The makeup industry is having a revolution.
Now the movement to prove that makeup isn't for one gender only has spread across the pond to the United Kingdom, where men are now starring in makeup advertisements as well. Less than two week ago, Lewys Ball became Rimmel London's first male spokesperson. And now L'Oreal is stepping up, bringing on English vlogger Jake-Jamie Ward, who has more than 16,000 subscribers on YouTube and 13,000 followers on Instagram, to launch brand-new products.
For Ward, who's known online as the Beauty Boy, it all really makes sense. One year ago, he started his online campaign #MakeupIsGenderless to prove to everyone that makeup isn't for just one part of the world's population, and it went viral.
That's apparently what drew L'Oreal to him a few months ago.
"L’Oreal approached me after being impressed with my efforts to prove #MakeupIsGenderless. We went for coffee, hit it off straight away and the rest was history!" Ward said in an interview. "The team at L’Oreal are amazing, they are so lovely. I was welcomed with open arms. I can’t thank them enough."
Ward's partnership with L'Oreal includes him launching two new products — a concealer palette and foundation — which is a bit like coming full circle for him: His first foray into makeup was when he was 19 years old and in need of a concealer to cover up some acne.

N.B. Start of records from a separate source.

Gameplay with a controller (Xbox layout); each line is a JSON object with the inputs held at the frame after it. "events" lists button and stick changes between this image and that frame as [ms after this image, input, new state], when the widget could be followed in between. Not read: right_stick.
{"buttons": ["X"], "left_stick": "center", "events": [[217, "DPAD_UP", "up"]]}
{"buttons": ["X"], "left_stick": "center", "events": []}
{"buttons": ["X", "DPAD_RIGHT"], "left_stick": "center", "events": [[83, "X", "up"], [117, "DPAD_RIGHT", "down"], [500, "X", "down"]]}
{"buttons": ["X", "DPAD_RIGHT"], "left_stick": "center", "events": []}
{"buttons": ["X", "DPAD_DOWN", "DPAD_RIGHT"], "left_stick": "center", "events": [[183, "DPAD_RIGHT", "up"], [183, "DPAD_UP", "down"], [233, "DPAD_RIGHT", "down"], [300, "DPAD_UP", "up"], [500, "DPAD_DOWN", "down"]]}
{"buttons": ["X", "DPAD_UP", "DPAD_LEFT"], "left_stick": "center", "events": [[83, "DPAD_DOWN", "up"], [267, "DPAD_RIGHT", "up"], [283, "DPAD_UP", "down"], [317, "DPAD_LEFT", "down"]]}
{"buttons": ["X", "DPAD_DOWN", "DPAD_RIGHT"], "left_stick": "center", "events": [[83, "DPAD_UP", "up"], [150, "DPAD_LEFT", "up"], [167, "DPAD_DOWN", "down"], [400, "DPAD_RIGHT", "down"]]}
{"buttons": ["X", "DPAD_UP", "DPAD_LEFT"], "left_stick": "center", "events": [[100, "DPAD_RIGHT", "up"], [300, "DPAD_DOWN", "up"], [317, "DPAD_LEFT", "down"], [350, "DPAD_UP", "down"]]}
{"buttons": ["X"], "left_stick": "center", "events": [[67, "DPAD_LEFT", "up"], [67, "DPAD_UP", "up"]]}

Starting later this month, boys will have the opportunity to walk into major U.K. beauty retailers Superdrug and Boots looking for the same thing, and instead of seeing images of just women, they'll see pictures of him.
Ward — and the U.K. — is following closely in L'Oreal U.S.'s footsteps, with Ward in a campaign for this new foundation alongside U.K. stars like X Factor's Louisa Johnson.
As far as why this wave of male spokesmodels for makeup companies is happening now, Ward credits the increased visibility of male makeup aficionados.
"I think this progress has come from male influencers like myself, James Charles, Manny and many other amazing male artists raising awareness and bringing what was an issue to the forefront of people’s minds," Ward said. "I think this is just the start and that it will become more mainstream. Awareness is the key. I think we’ll look back in five years and say, 'I can’t believe that was ever an issue.'"
Come to think of it, we can't either.